## WORK REQUEST:
Render every line from the beginning of the data through the line containing "Сообщений: 649", inclusive, as a Markdown table with the columns Row and Line. Number each row and skip any blank lines.
[DATA FOR REVIEW Boundary: Start]
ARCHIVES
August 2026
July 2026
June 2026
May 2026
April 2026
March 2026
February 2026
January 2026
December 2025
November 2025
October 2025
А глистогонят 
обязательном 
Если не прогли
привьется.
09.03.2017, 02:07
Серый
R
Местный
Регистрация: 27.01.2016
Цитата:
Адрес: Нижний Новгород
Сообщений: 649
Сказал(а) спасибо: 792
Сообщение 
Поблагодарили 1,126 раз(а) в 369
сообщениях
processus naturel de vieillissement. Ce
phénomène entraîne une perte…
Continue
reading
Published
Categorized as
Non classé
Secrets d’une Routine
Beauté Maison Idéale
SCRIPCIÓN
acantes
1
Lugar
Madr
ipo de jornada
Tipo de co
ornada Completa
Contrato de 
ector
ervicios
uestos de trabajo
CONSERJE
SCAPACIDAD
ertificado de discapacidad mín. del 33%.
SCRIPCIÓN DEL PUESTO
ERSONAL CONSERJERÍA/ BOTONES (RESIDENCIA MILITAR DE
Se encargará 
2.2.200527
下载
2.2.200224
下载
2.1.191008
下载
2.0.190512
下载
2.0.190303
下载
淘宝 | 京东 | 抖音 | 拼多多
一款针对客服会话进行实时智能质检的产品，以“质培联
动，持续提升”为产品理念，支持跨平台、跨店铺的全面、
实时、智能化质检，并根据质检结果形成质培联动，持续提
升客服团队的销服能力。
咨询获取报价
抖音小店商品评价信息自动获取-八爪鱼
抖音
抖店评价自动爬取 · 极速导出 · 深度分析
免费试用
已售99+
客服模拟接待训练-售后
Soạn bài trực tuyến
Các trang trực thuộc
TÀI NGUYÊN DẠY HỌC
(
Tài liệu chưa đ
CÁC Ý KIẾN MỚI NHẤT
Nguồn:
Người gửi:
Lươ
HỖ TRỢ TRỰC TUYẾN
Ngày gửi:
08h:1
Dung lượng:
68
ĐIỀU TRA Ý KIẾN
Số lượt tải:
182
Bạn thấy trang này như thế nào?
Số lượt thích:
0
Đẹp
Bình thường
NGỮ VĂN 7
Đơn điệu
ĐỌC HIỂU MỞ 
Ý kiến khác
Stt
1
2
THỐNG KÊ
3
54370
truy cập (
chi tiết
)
[DATA FOR REVIEW Boundary: End]
## TASK SOLUTION:
| Row | Line |
|---|---|
| 1 | ARCHIVES |
| 2 | August 2026 |
| 3 | July 2026 |
| 4 | June 2026 |
| 5 | May 2026 |
| 6 | April 2026 |
| 7 | March 2026 |
| 8 | February 2026 |
| 9 | January 2026 |
| 10 | December 2025 |
| 11 | November 2025 |
| 12 | October 2025 |
| 13 | А глистогонят  |
| 14 | обязательном  |
| 15 | Если не прогли |
| 16 | привьется. |
| 17 | 09.03.2017, 02:07 |
| 18 | Серый |
| 19 | R |
| 20 | Местный |
| 21 | Регистрация: 27.01.2016 |
| 22 | Цитата: |
| 23 | Адрес: Нижний Новгород |
| 24 | Сообщений: 649 |